(THE PROBLEM) Extract the data from the line containing "order: Saxifragales" through the end, reproducing each line verbatim and leaving out the pictures.

::::

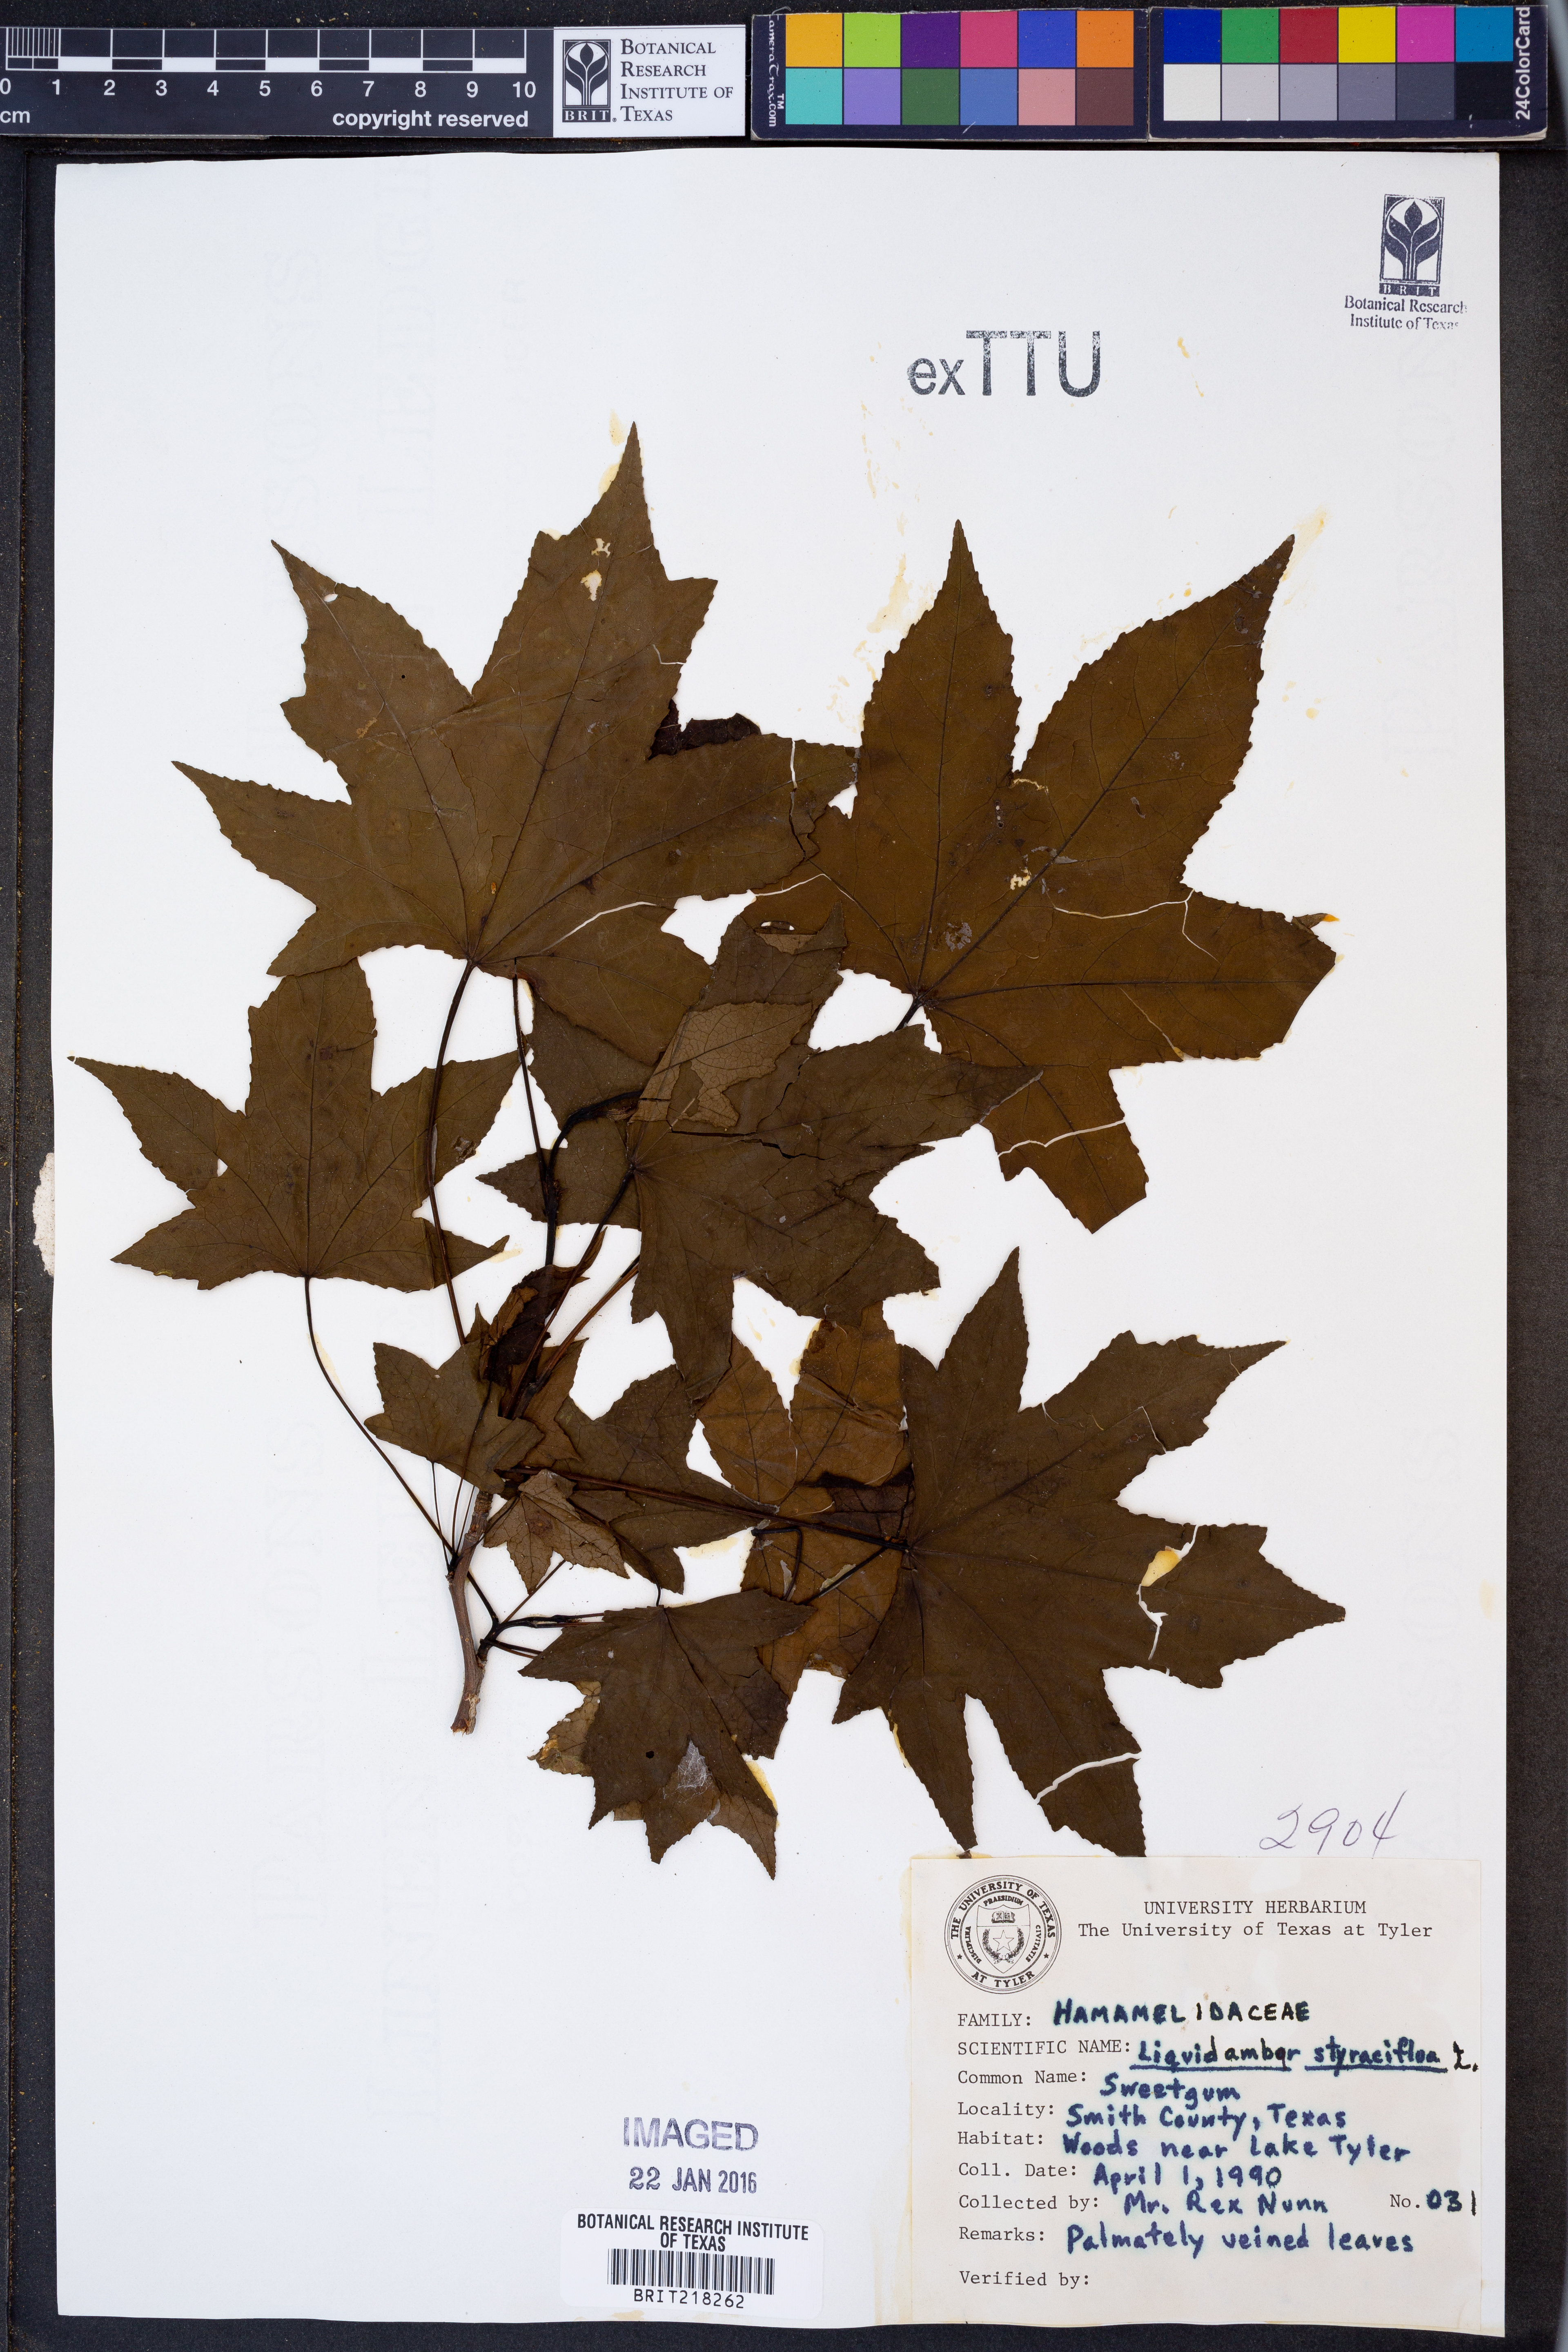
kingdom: Plantae
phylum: Tracheophyta
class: Magnoliopsida
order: Saxifragales
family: Altingiaceae
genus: Liquidambar
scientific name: Liquidambar styraciflua
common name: Sweet gum
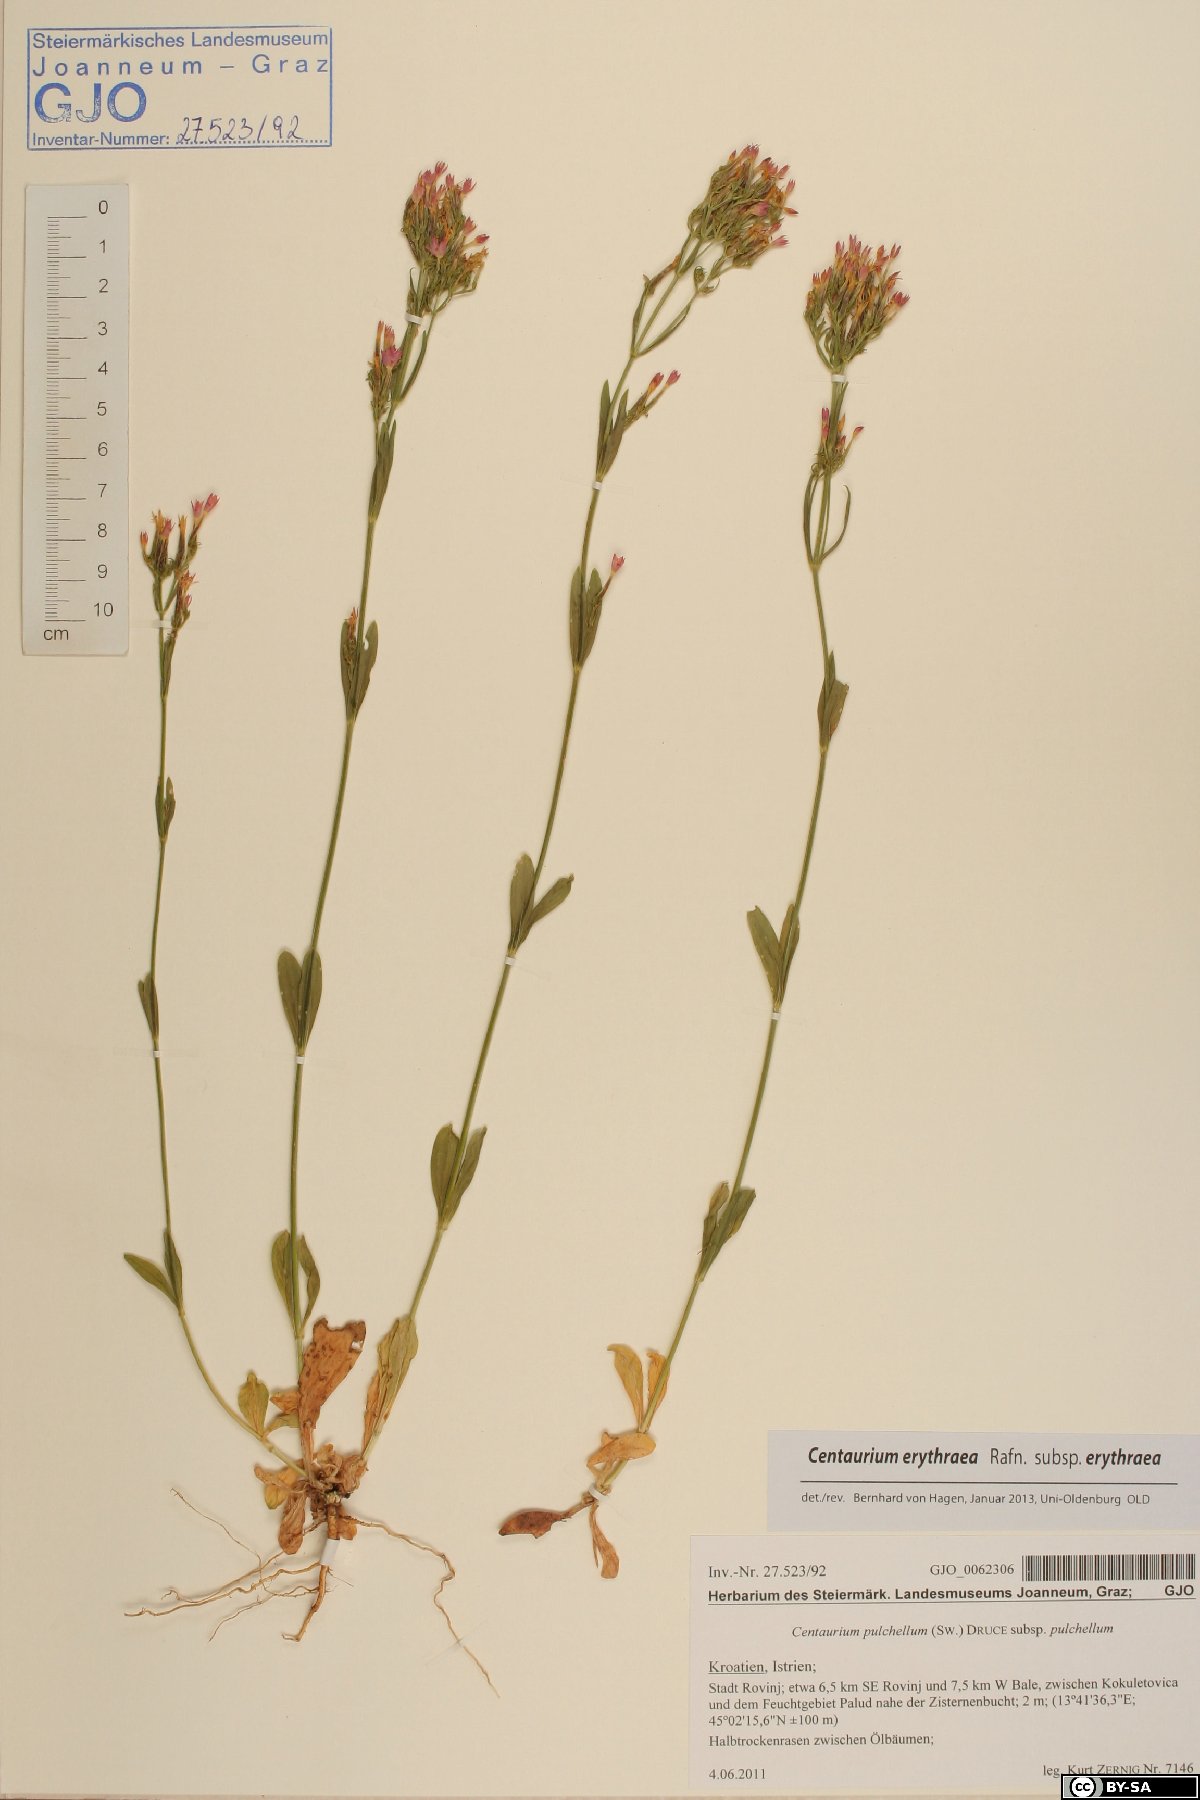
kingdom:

::::

(REPLY TO THE TASK)
order: Saxifragales
family: Altingiaceae
genus: Liquidambar
scientific name: Liquidambar styraciflua
common name: Sweet gum
kingdom:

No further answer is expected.